### Pasaje seleccionado:
###

Película Underworld: La rebelión de los licántropos

¿Qué se le puede exigir a un film como éste, prototípico en la cartelera actual, adherido a la mezcla de los siempre jugosos géneros del fantástico y el terror, de holgada producción y numerosos efectos especiales en su concepción, continuación de una saga taquillera y obligado a volver a los orígenes de su historia para seguir explotando comercialmente sus posibilidades? Qué menos que algo de alma y un poco más de asentamiento en sus cimientos; por eso sorprende ver que apuntes de luz asomen entre tanta oscuridad.

En esta tercera entrega de Underworld, saga en cuyas dos primeras partes se abordaba la enconada guerra entre dos razas tan impregnadas del cariz mitológico como lo son los vampiros y los hombres-lobo, se cuenta la génesis del conflicto. De por medio, la tiranía de Viktor, el aristocrático jefe de los vampiros, que mantiene esclavizados a los licántropos con la única intención de su servidumbre, reproduciéndolos a su antojo a partir de los insignificantes humanos; del otro, Lucian, un joven de la peluda especie sometida que alberga poderes por encima del resto de sus semejantes, manteniendo cierto trato de favor por parte del jefe opresor.

Pero todo cambia cuando los deseos de libertad y dignidad de éste -quien no duda de sus sentimientos de humanidad que le diferencian de las bestias de su condición, a las que no vacila en exterminar; estatus que precisamente le aúpa a amar a la hija de su opresor, no dudoso de su temeridad- se hacen visibles en el despiadado reino, pasando a encabezar una rebelión. Y he aquí el rasgo más destacable del film, que de ninguna manera puede (ni quiere) aspirar a establecer cualquier parecido con un tratado profundo sobre el amor o la libertad, pero que sin embargo sí se esfuerza por dotar de una incipiente sensibilidad a sus personajes, representada ésta en la figura de Lucian, al que en determinadas secuencias se le imprime una aureola de mártir -poses de crucifixión y castigo con látigo incluídos- que invitan a recordar a la figura de Jesucristo, también por sus similares y desarrapados rostros.

###

### Filas mostradas:
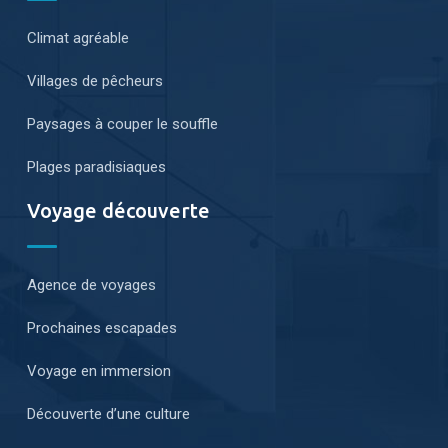
Climat agréable
Villages de pêcheurs
Paysages à couper le souffle
Plages paradisiaques
Voyage découverte
Agence de voyages
Prochaines escapades
Voyage en immersion
Découverte d’une culture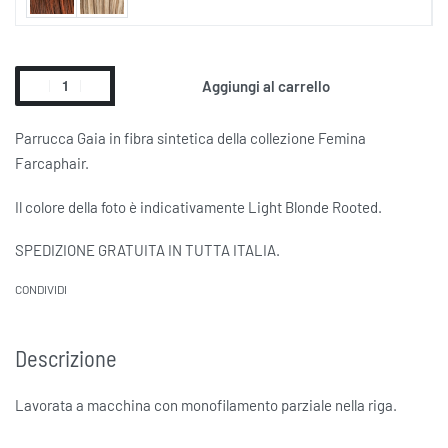
Aggiungi al carrello
Alternative:
Parrucca Gaia in fibra sintetica della collezione Femina
Farcaphair.
Il colore della foto è indicativamente Light Blonde Rooted.
SPEDIZIONE GRATUITA IN TUTTA ITALIA.
CONDIVIDI
Descrizione
Lavorata a macchina con monofilamento parziale nella riga.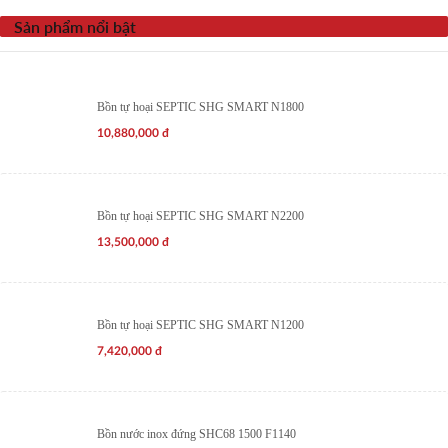
Sản phẩm nổi bật
Bồn tự hoại SEPTIC SHG SMART N1800
10,880,000
đ
Bồn tự hoại SEPTIC SHG SMART N2200
13,500,000
đ
Bồn tự hoại SEPTIC SHG SMART N1200
7,420,000
đ
Bồn nước inox đứng SHC68 1500 F1140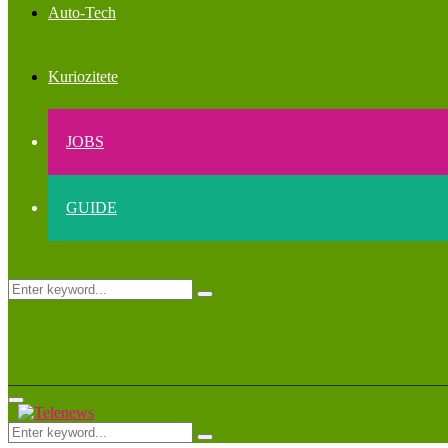
Auto-Tech
Kuriozitete
JOBS
GUIDE
Search
Search
for:
Primary
Menu
Search
Search
for: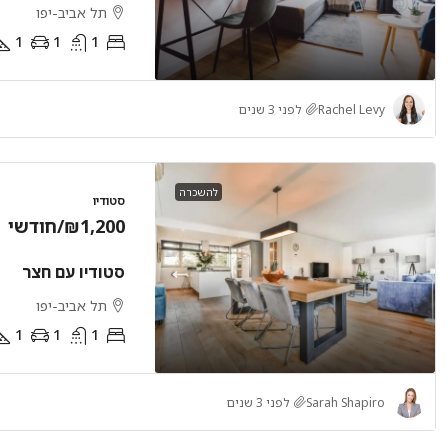
תל אביב-יפו
1
1
1
Rachel Levy
לפני 3 שנים
להשכרה
סטודיו
₪1,200
/חודשי
סטודיו עם חצר
תל אביב-יפו
1
1
1
Sarah Shapiro
לפני 3 שנים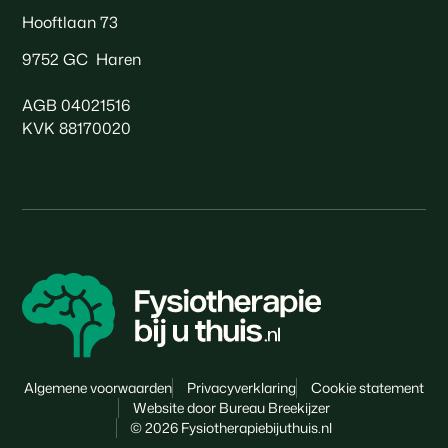
Hooftlaan 73
9752 GC Haren
AGB 04021516
KVK 88170020
Algemene voorwaarden
Privacyverklaring
Cookie statement
Website door
Bureau Breekijzer
©
2026
Fysiotherapiebijuthuis.nl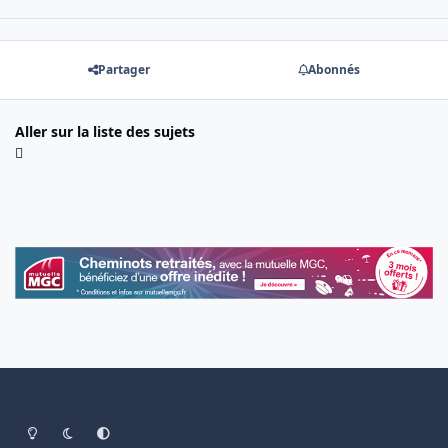
Partager
Abonnés
Aller sur la liste des sujets
Light Mode
Dark Mode
System Preference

###

### Qué harás:
(a) Responde las siguientes preguntas sobre la reseña de Underworld:
(i) ¿Qué número de entrega de la saga es esta película?
(ii) ¿Quién es Viktor?
(iii) ¿De quién se enamora Lucian?
(b) Escribe la continuación de la reseña de Underworld a partir de su última oración.

### Respuestas por tarea:
(a)
(i) Es la tercera entrega.
(ii) Es el aristocrático jefe de los vampiros.
(iii) De la hija de su opresor.

(b)
El libreto en su conjunto no es ningún prodigio de narrativa, pero sí se sostiene fiel a esa base, evitando la saturación de escenas de acción para dar importancia al diálogo y a la explicación de algunos sentimientos fatalmente encontrados, preparando así al espectador para algo más que efectos digitales (de los que tanto sabe el novato director, responsable de esta faceta en las anteriores dos películas).

Porque en su parte técnica todo funciona según lo previsto. Espectaculares escenas de batalla donde la cámara se hace eco del aceleradísimo montaje, impidiendo al espectador tener una visión clara de lo que acontece; un mal endémico en las superproducciones de estos últimos años. Efectos digitales que posibilitan la eficaz transformación del hombre en feroz lobo, a la vez que dotan de irrealidad a sus descomunales movimientos por la pantalla. Y por último, y plenamente visible, esa fotografía de marcado tono azul oscuro que fideliza la oscuridad del mundo representado, pero que anula con similares maneras dominantes cualquier otro matiz.